Task description. Without including any pictures, give back all of the data exactly.

Stored data.
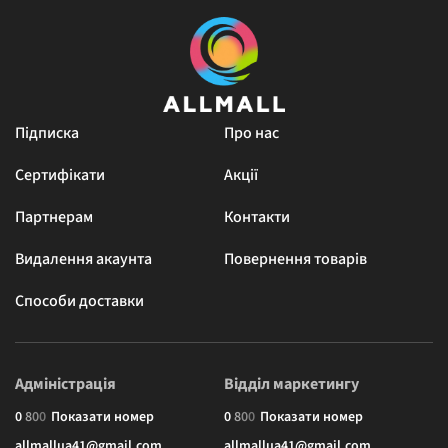
Підписка
Про нас
Сертифікати
Акції
Партнерам
Контакти
Видалення акаунта
Повернення товарів
Способи доставки
Адміністрація
Відділ маркетингу
0
8
0
0
Показати номер
0
8
0
0
Показати номер
allmallua41@gmail.com
allmallua41@gmail.com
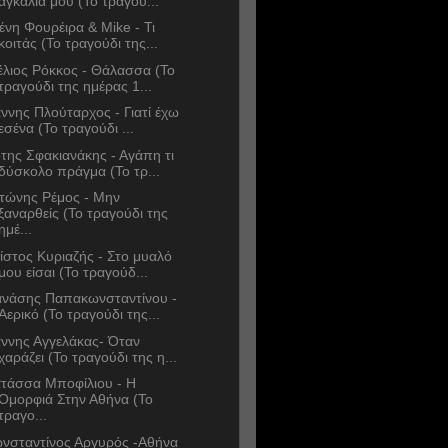
αγκαλιά μου (Το τραγού...
ένη Φουρέιρα & Mike - Τι
κοιτάς (Το τραγούδι της...
έλιος Ρόκκος - Θάλασσα (Το
τραγούδι της ημέρας 1...
άννης Πλούταρχος - Γιατί έχω
εσένα (Το τραγούδι ...
της Σφακιανάκης - Αγάπη τι
δύσκολο πράγμα (Το τρ...
τώνης Ρέμος - Μην
ξαναρθείς (Το τραγούδι της
ημέ...
ίστος Κυριαζής - Στο μυαλό
μου είσαι (Το τραγούδ...
νάσης Παπακωνσταντίνου -
Αερικό (Το τραγούδι της...
άννης Αγγελάκας- Όταν
χαράζει (Το τραγούδι της η...
τάσσα Μποφίλιου - Η
Ομορφιά Στην Αθήνα (Το
τραγο...
νσταντίνος Αργυρός -Αθήνα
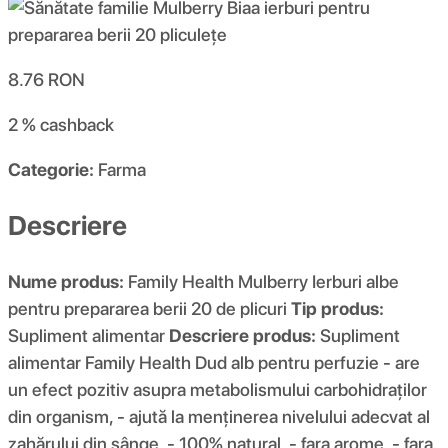
8.76
RON
2 %
cashback
Categorie:
Farma
Descriere
Nume produs:
Family Health Mulberry Ierburi albe
pentru prepararea berii 20 de plicuri
Tip produs:
Supliment alimentar
Descriere produs:
Supliment
alimentar Family Health Dud alb pentru perfuzie - are
un efect pozitiv asupra metabolismului carbohidraților
din organism, - ajută la menținerea nivelului adecvat al
zahărului din sânge, - 100% natural, - fara arome, - fara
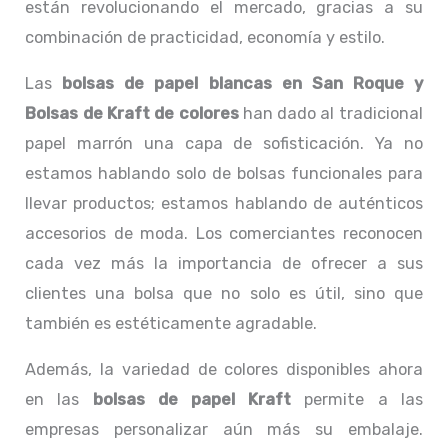
están revolucionando el mercado, gracias a su
combinación de practicidad, economía y estilo.
Las
bolsas de papel blancas
en San Roque y
Bolsas de Kraft de colores
han dado al tradicional
papel marrón una capa de sofisticación. Ya no
estamos hablando solo de bolsas funcionales para
llevar productos; estamos hablando de auténticos
accesorios de moda. Los comerciantes reconocen
cada vez más la importancia de ofrecer a sus
clientes una bolsa que no solo es útil, sino que
también es estéticamente agradable.
Además, la variedad de colores disponibles ahora
en las
bolsas de papel Kraft
permite a las
empresas personalizar aún más su embalaje.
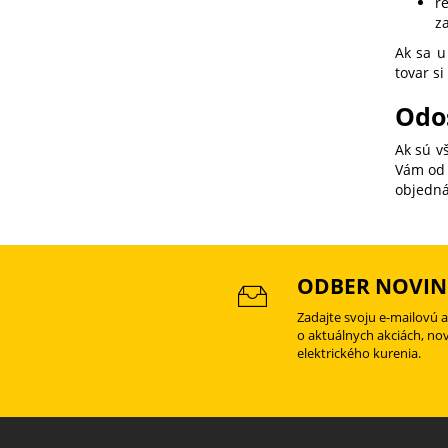
r
za
Ak sa u
tovar si
Odo
Ak sú v
Vám od 
objedná
ODBER NOVIN
Zadajte svoju e-mailovú 
o aktuálnych akciách, no
elektrického kurenia.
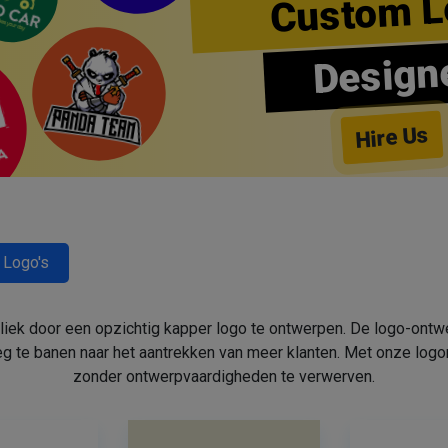
Custom L
Design
Hire Us
 Logo's
bliek door een opzichtig kapper logo te ontwerpen. De logo-ont
 te banen naar het aantrekken van meer klanten. Met onze log
zonder ontwerpvaardigheden te verwerven.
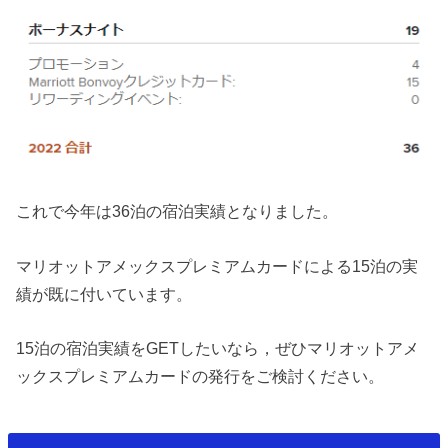
これで今年は36泊の宿泊実績となりました。
マリオットアメックスプレミアムカードによる15泊の実
績が既に付いています。
15泊の宿泊実績をGETしたいなら，ぜひマリオットアメ
ックスプレミアムカードの発行をご検討ください。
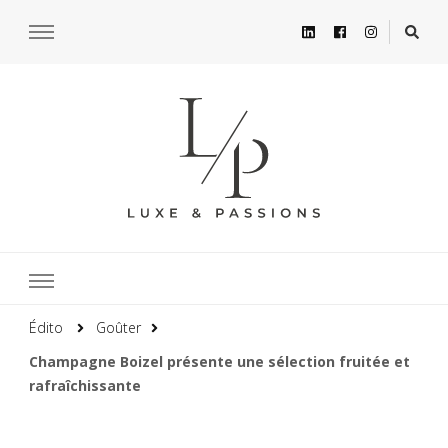
Édito
Goûter
Champagne Boizel présente une sélection fruitée et
rafraîchissante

Answer space.
Підписка
Про нас
Сертифікати
Акції
Партнерам
Контакти
Видалення акаунта
Повернення товарів
Способи доставки
Адміністрація
Відділ маркетингу
0
8
0
0
Показати номер
0
8
0
0
Показати номер
allmallua41@gmail.com
allmallua41@gmail.com
αγκαλιά μου (Το τραγού...
ένη Φουρέιρα & Mike - Τι
κοιτάς (Το τραγούδι της...
έλιος Ρόκκος - Θάλασσα (Το
τραγούδι της ημέρας 1...
άννης Πλούταρχος - Γιατί έχω
εσένα (Το τραγούδι ...
της Σφακιανάκης - Αγάπη τι
δύσκολο πράγμα (Το τρ...
τώνης Ρέμος - Μην
ξαναρθείς (Το τραγούδι της
ημέ...
ίστος Κυριαζής - Στο μυαλό
μου είσαι (Το τραγούδ...
νάσης Παπακωνσταντίνου -
Αερικό (Το τραγούδι της...
άννης Αγγελάκας- Όταν
χαράζει (Το τραγούδι της η...
τάσσα Μποφίλιου - Η
Ομορφιά Στην Αθήνα (Το
τραγο...
νσταντίνος Αργυρός -Αθήνα
8.76
RON
2 %
cashback
Categorie:
Farma
Descriere
Nume produs:
Family Health Mulberry Ierburi albe
pentru prepararea berii 20 de plicuri
Tip produs:
Supliment alimentar
Descriere produs:
Supliment
alimentar Family Health Dud alb pentru perfuzie - are
un efect pozitiv asupra metabolismului carbohidraților
din organism, - ajută la menținerea nivelului adecvat al
zahărului din sânge, - 100% natural, - fara arome, - fara
están revolucionando el mercado, gracias a su
combinación de practicidad, economía y estilo.
Las
bolsas de papel blancas
en San Roque y
Bolsas de Kraft de colores
han dado al tradicional
papel marrón una capa de sofisticación. Ya no
estamos hablando solo de bolsas funcionales para
llevar productos; estamos hablando de auténticos
accesorios de moda. Los comerciantes reconocen
cada vez más la importancia de ofrecer a sus
clientes una bolsa que no solo es útil, sino que
también es estéticamente agradable.
Además, la variedad de colores disponibles ahora
en las
bolsas de papel Kraft
permite a las
empresas personalizar aún más su embalaje.
r
za
Ak sa u
tovar si
Odo
Ak sú v
Vám od 
objedná
ODBER NOVIN
Zadajte svoju e-mailovú 
o aktuálnych akciách, no
elektrického kurenia.
Custom L
Design
Hire Us
 Logo's
bliek door een opzichtig kapper logo te ontwerpen. De logo-ont
 te banen naar het aantrekken van meer klanten. Met onze log
zonder ontwerpvaardigheden te verwerven.
これで今年は36泊の宿泊実績となりました。
マリオットアメックスプレミアムカードによる15泊の実
績が既に付いています。
15泊の宿泊実績をGETしたいなら，ぜひマリオットアメ
ックスプレミアムカードの発行をご検討ください。
Édito
Goûter
Champagne Boizel présente une sélection fruitée et
rafraîchissante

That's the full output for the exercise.